Marxists in Germany must fight on two fronts.

First, they must be for the fastest possible unity between these two organisations. We will fight any bureaucratic diktats of the leadership and defend the democracy of the rank and file; but not at the cost of giving a right of veto to small groups that perhaps may dig in their heels on unity for narrow, politically sectarian reasons.

Second, and whatever the fate of this merger attempt, we will fight for a party cohered on the basis of a Marxist programme - the only politics adequate to meet the challenge of the coming period of profound political change in Germany and across Europe as a whole.

After World War II, the allies sought to anchor capitalism via a 'social partnership' or contract between capital and labour - a capitalist 'model village'. The working class made considerable gains in terms of trade union power, living standards rose dramatically and democratic rights - within the cramped parameters of capitalism - expanded. In this way, the class was inoculated against the lure of Marxism and the fight for a radically different world. Ironically, the existence of the German Democratic Republic to the east had exactly the same effect.

This had huge ramifications for the workers' movement in western Germany. It was the final nail in the coffin of the formal adherence to Marxism of the Social Democratic Party - a break finally made in 1959 in Bad Godesberg.

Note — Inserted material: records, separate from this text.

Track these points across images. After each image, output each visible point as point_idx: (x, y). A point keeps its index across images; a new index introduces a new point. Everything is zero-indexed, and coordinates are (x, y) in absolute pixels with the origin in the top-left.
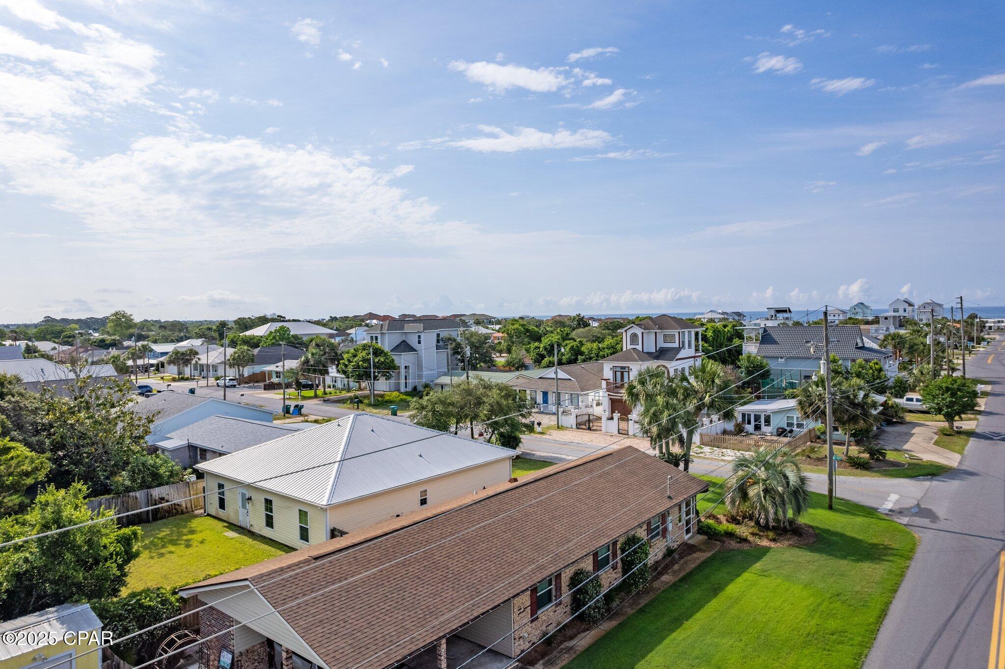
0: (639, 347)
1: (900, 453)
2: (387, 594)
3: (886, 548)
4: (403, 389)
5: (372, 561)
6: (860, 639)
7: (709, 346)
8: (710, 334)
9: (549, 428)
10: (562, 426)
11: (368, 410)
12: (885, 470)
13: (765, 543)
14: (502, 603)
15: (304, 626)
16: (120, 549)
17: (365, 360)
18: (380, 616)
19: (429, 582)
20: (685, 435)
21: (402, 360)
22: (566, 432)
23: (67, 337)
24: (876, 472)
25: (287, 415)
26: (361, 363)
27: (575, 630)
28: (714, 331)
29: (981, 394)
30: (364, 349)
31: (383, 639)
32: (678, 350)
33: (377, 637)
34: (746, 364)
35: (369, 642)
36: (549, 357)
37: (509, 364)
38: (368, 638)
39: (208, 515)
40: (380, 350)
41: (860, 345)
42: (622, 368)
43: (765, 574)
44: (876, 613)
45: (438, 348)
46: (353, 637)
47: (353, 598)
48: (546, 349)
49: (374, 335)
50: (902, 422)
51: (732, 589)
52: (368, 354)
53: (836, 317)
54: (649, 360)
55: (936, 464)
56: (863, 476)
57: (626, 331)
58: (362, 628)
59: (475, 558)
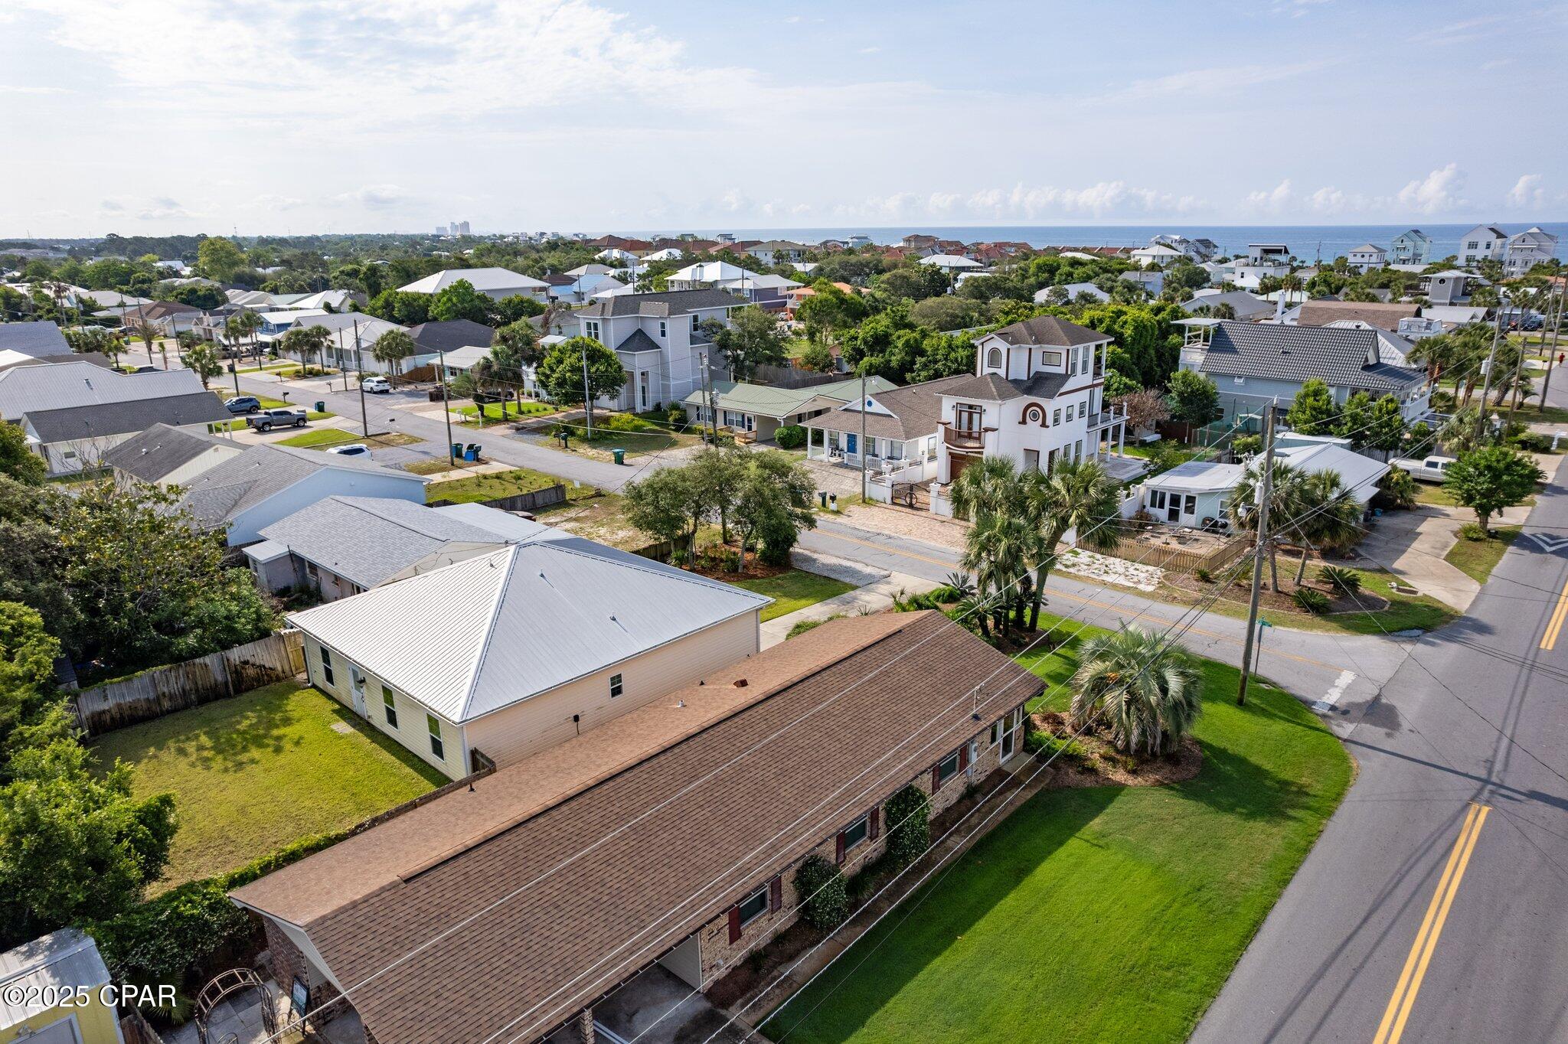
0: (1002, 372)
1: (1386, 577)
2: (506, 940)
3: (1302, 792)
4: (639, 409)
5: (491, 879)
6: (1204, 979)
7: (1125, 352)
8: (1129, 332)
9: (850, 501)
10: (871, 499)
11: (581, 451)
12: (1350, 617)
13: (1119, 776)
14: (675, 946)
15: (377, 1009)
16: (144, 833)
17: (576, 369)
18: (491, 981)
19: (571, 914)
20: (1034, 575)
21: (637, 362)
22: (875, 510)
23: (140, 282)
24: (1335, 619)
25: (457, 461)
26: (568, 374)
27: (798, 945)
28: (1136, 328)
29: (1559, 446)
30: (574, 351)
31: (489, 1024)
32: (1065, 377)
33: (481, 1021)
34: (1181, 387)
35: (468, 1030)
36: (872, 355)
37: (809, 362)
38: (468, 1024)
39: (314, 686)
40: (599, 351)
41: (1372, 361)
42: (971, 407)
43: (1101, 843)
44: (1241, 929)
45: (694, 340)
46: (447, 1022)
47: (456, 951)
48: (865, 342)
49: (592, 322)
50: (1408, 508)
51: (1046, 872)
52: (580, 359)
53: (1366, 260)
54: (1014, 396)
55: (1436, 605)
56: (1312, 627)
57: (982, 344)
58: (461, 1007)
59: (647, 862)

The collapse of bureaucratic socialism in the Soviet Union and eastern Europe changed everything - capitalism is now determined on a strategic reconfiguration of the balance of power between itself and labour.

The last eight years of the SPD in government, with its unprecedented attacks on the working class with the Hartz IV reforms, one-euro jobs and other draconian measures is a taste of things to come for the proletariat of Germany unless it can get its act together to fight back.

A Marxist programme is not simply a handy 'add-on' in such a fight; the bitter experience of our class in Britain since the strategic defeat of the miners in 1984-85 underlines that it is a vital precondition of success.

It is this understanding that underlines the urgency of the parallel and interrelated tasks of merging working class forces in Germany and the simultaneous fight for principled unity on the basis of authentic Marxism.